[Recorded data]
● ● ● ●

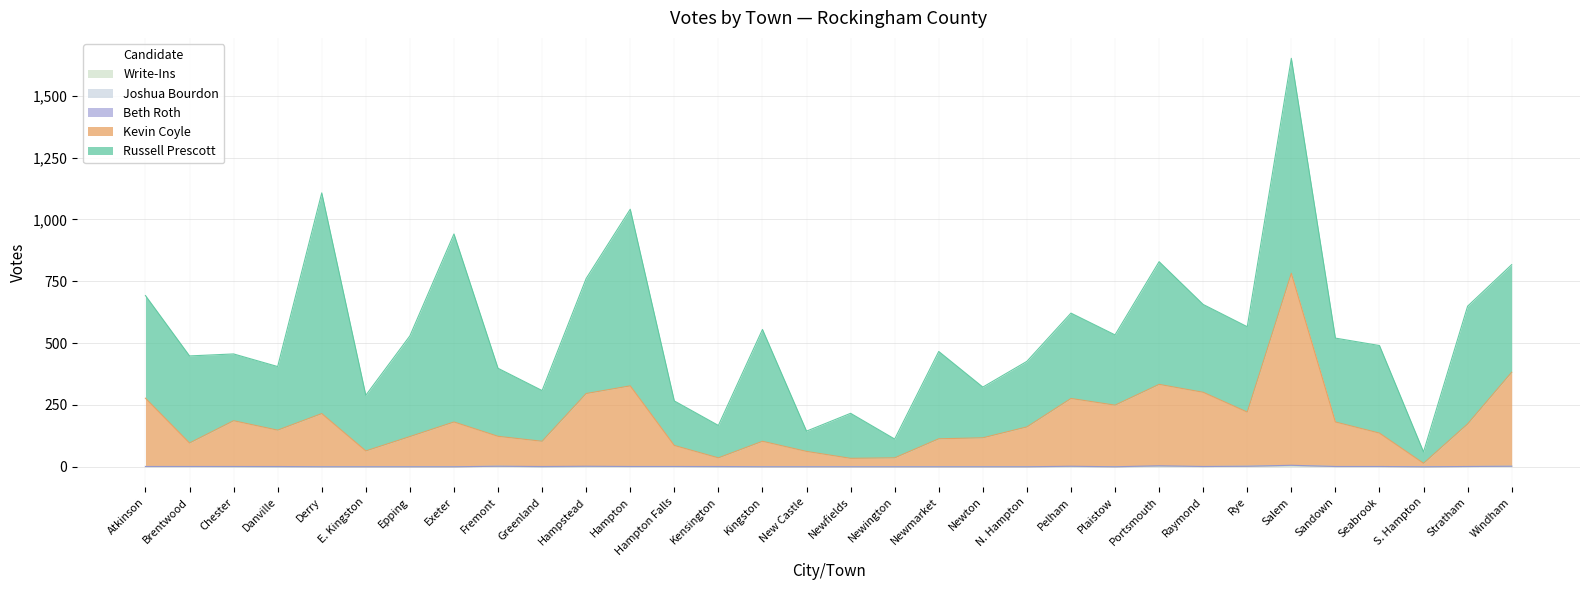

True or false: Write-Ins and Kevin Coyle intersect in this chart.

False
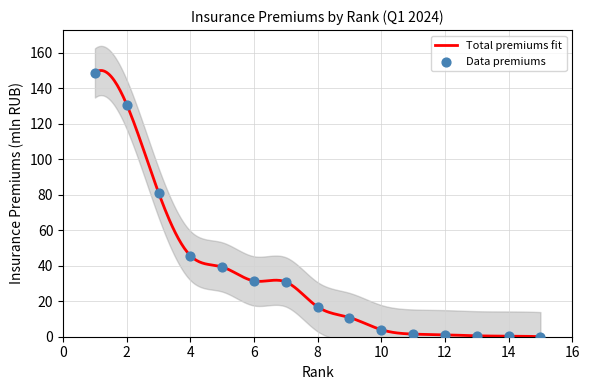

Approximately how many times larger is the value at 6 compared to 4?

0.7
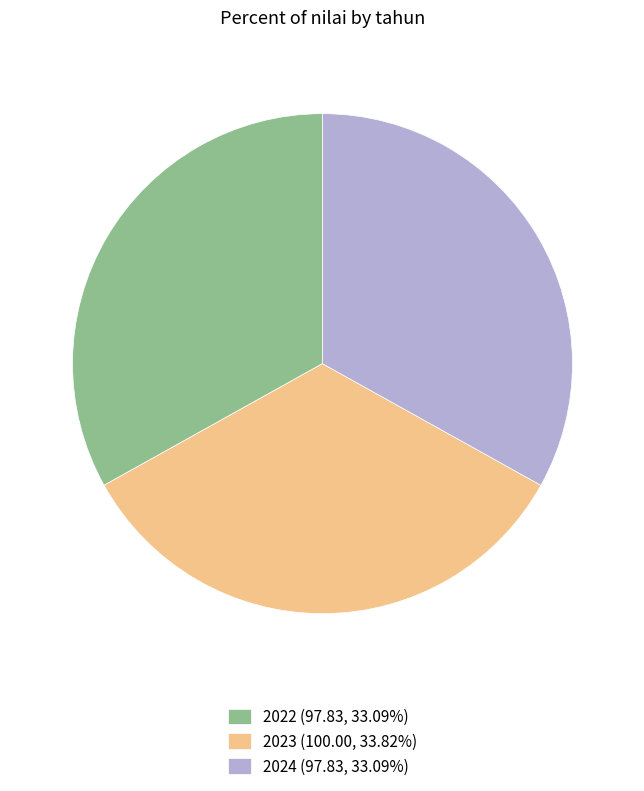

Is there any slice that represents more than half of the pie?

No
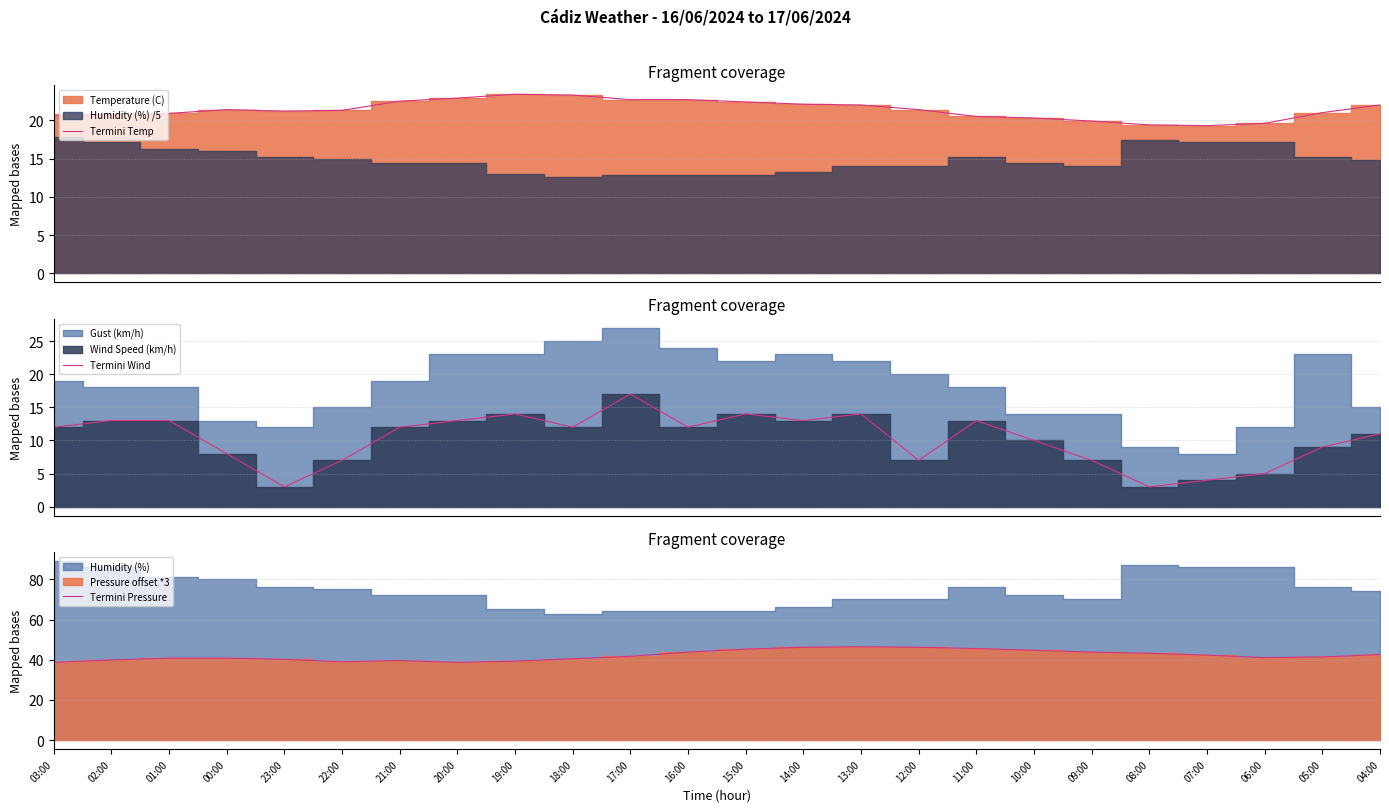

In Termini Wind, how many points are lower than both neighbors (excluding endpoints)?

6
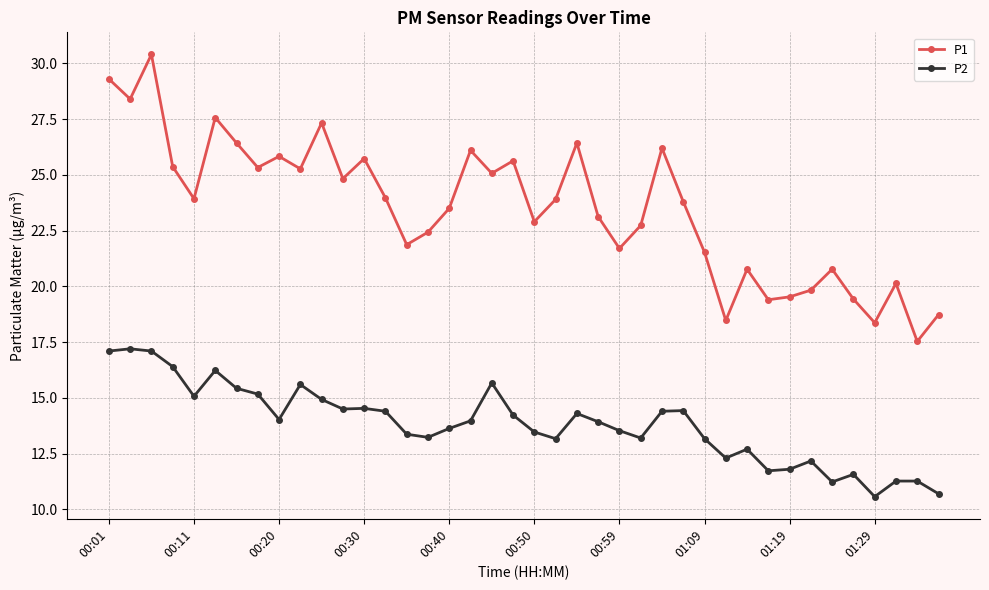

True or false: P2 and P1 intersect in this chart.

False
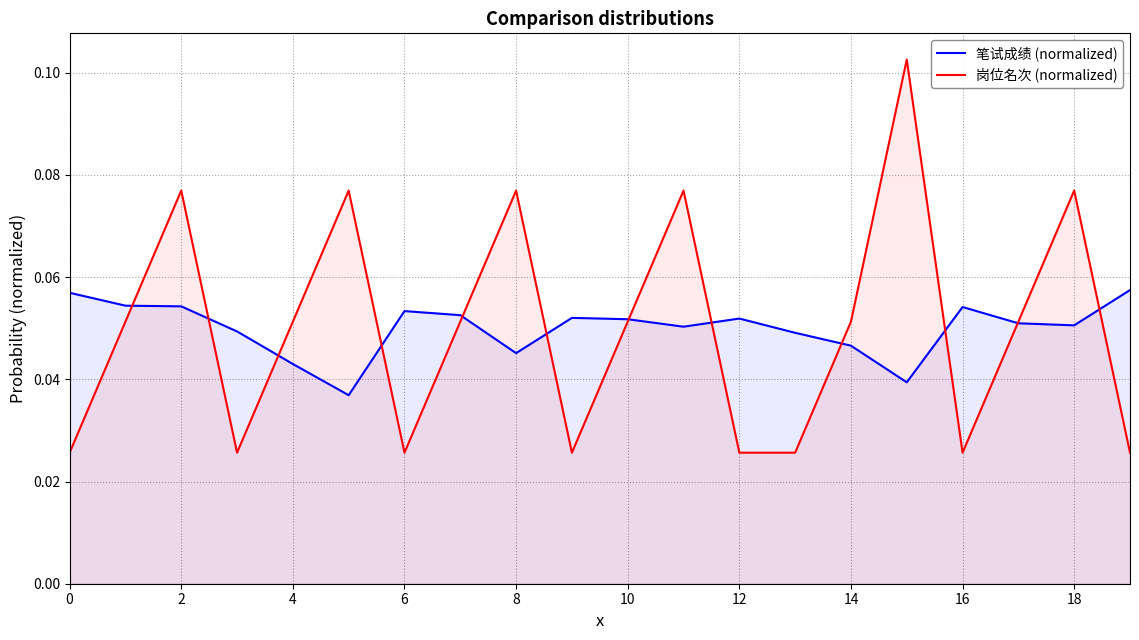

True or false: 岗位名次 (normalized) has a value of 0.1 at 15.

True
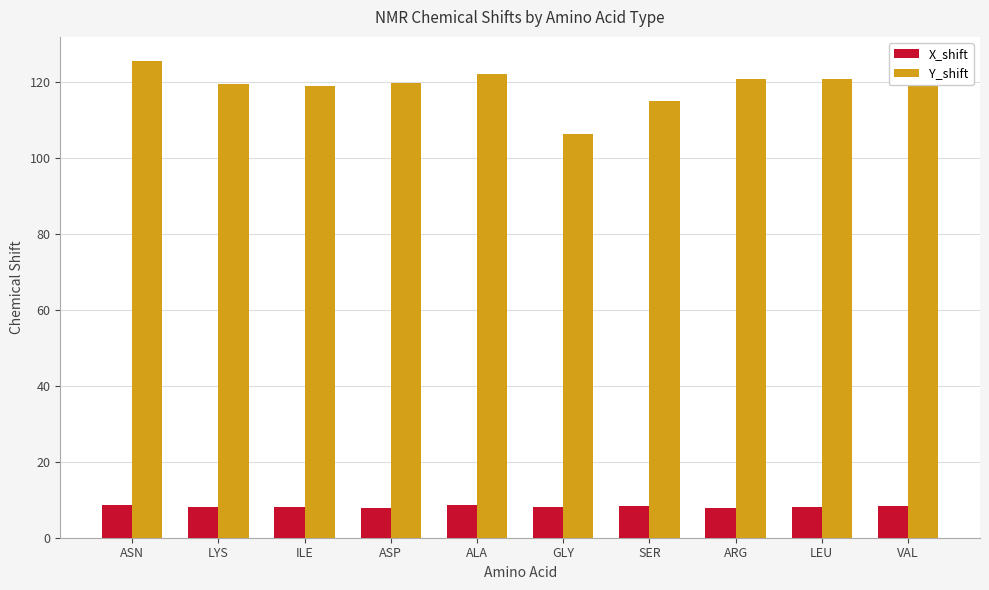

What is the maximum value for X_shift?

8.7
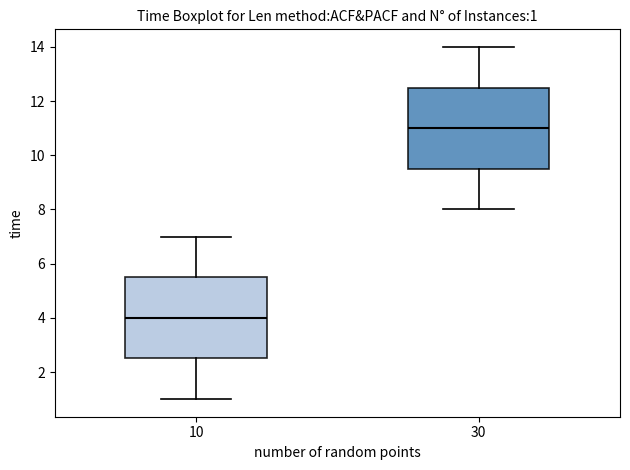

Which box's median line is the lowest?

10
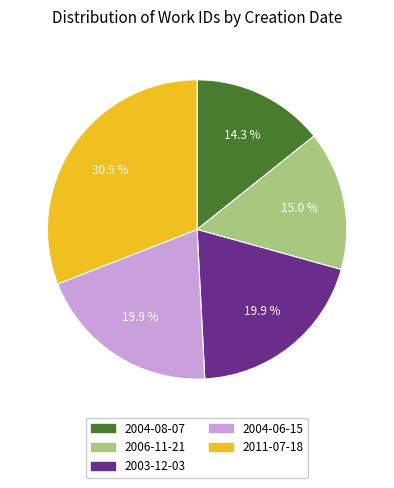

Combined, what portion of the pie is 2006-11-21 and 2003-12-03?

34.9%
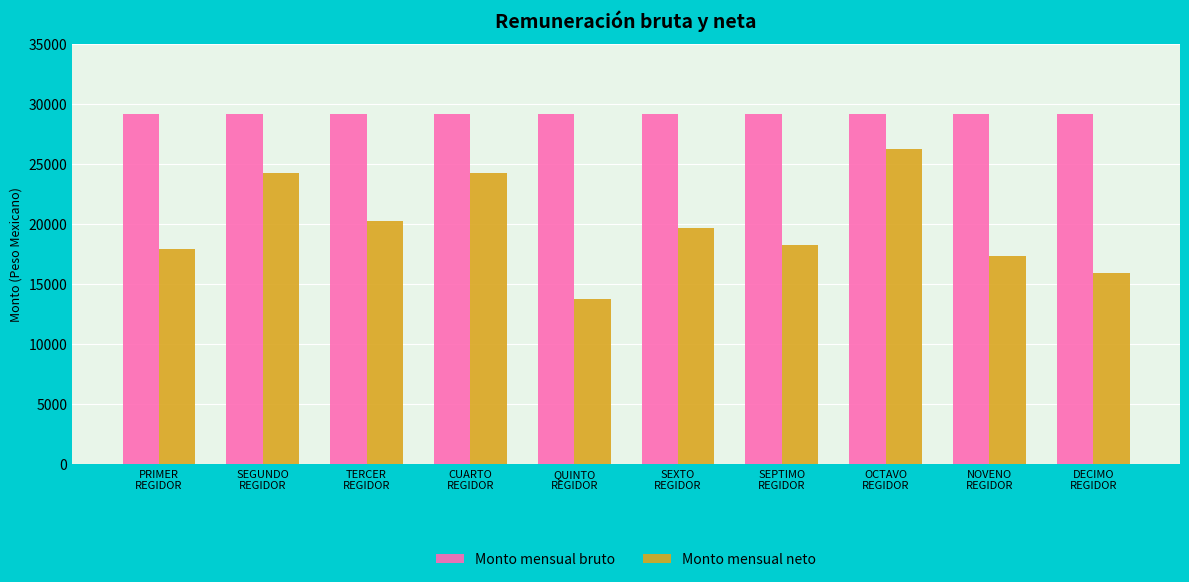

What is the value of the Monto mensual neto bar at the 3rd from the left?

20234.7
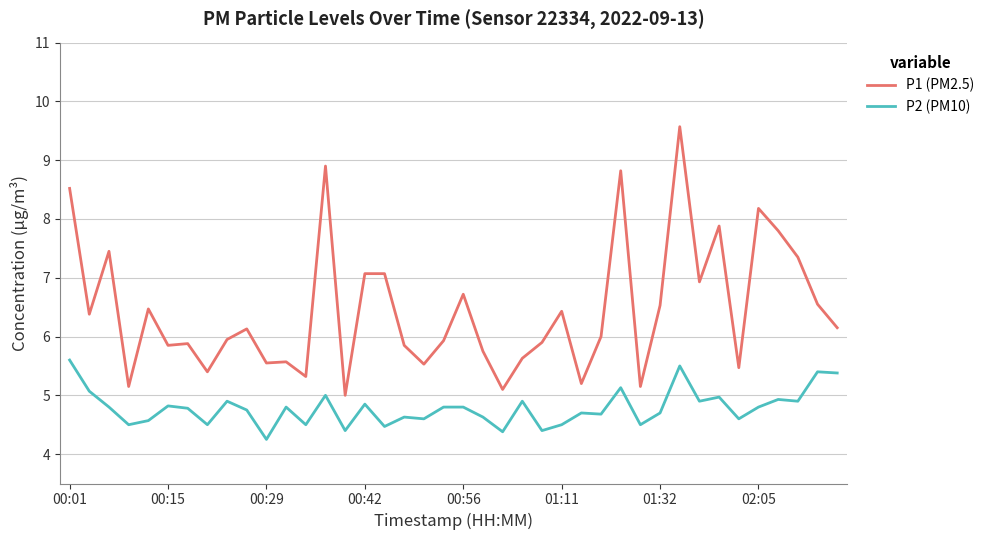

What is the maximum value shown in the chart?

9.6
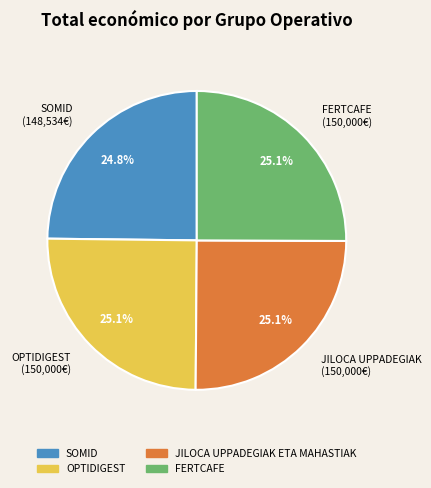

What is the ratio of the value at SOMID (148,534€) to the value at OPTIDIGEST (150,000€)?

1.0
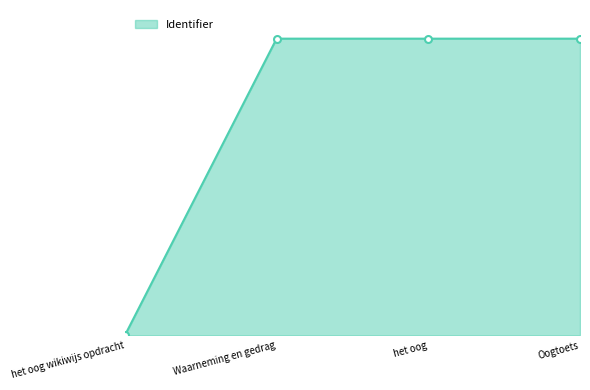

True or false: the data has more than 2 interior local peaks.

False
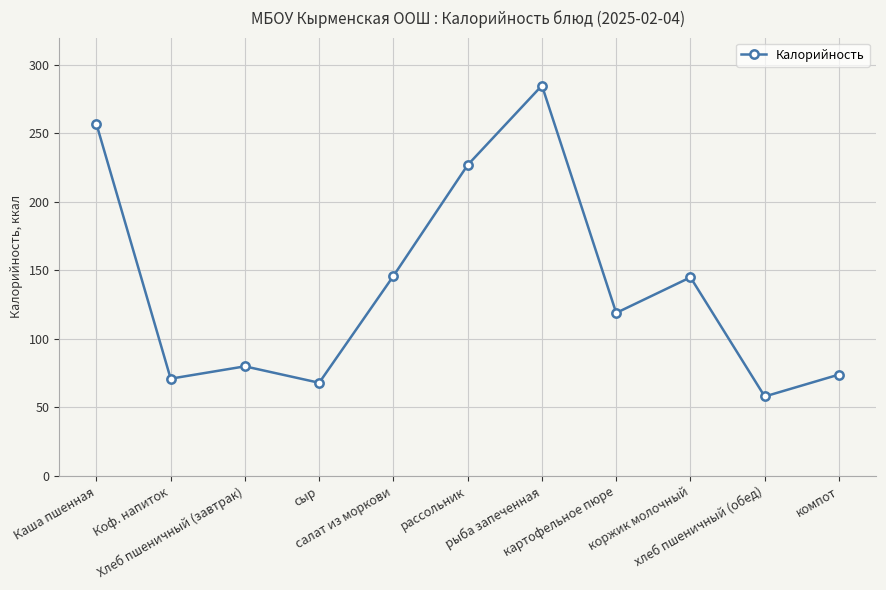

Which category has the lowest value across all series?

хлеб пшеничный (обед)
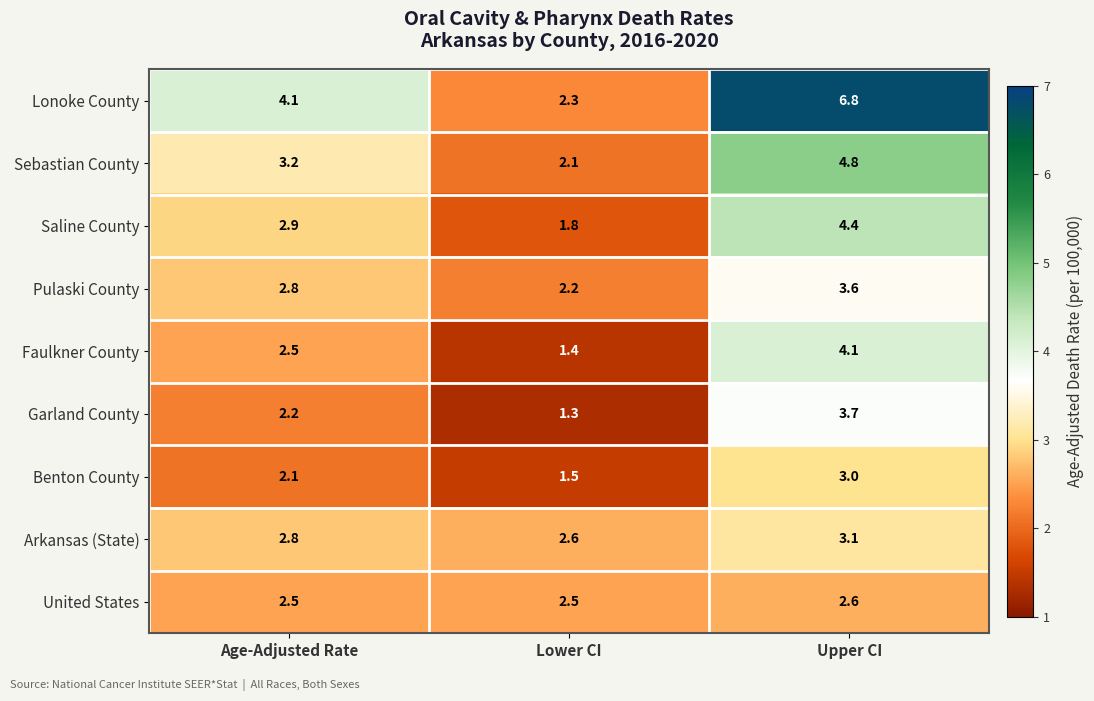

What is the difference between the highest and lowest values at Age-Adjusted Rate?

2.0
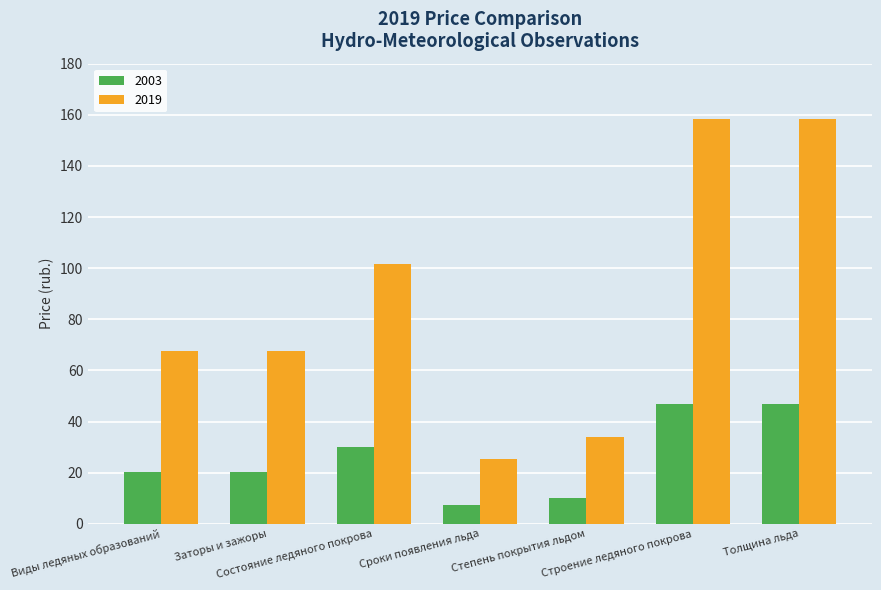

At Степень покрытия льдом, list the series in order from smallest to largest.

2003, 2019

● ● ● ●

Render everything from the start of the records down to the line containing "хлеб пшеничный (обед)" as a JSON list of strings, one per line, with blank lines omitted. Leave the pictures out.

Response box
[
  "True or false: Write-Ins and Kevin Coyle intersect in this chart.",
  "False",
  "Approximately how many times larger is the value at 6 compared to 4?",
  "0.7",
  "Is there any slice that represents more than half of the pie?",
  "No",
  "In Termini Wind, how many points are lower than both neighbors (excluding endpoints)?",
  "6",
  "True or false: P2 and P1 intersect in this chart.",
  "False",
  "True or false: 岗位名次 (normalized) has a value of 0.1 at 15.",
  "True",
  "What is the maximum value for X_shift?",
  "8.7",
  "Which box's median line is the lowest?",
  "10",
  "Combined, what portion of the pie is 2006-11-21 and 2003-12-03?",
  "34.9%",
  "What is the value of the Monto mensual neto bar at the 3rd from the left?",
  "20234.7",
  "What is the maximum value shown in the chart?",
  "9.6",
  "What is the ratio of the value at SOMID (148,534€) to the value at OPTIDIGEST (150,000€)?",
  "1.0",
  "True or false: the data has more than 2 interior local peaks.",
  "False",
  "Which category has the lowest value across all series?",
  "хлеб пшеничный (обед)"
]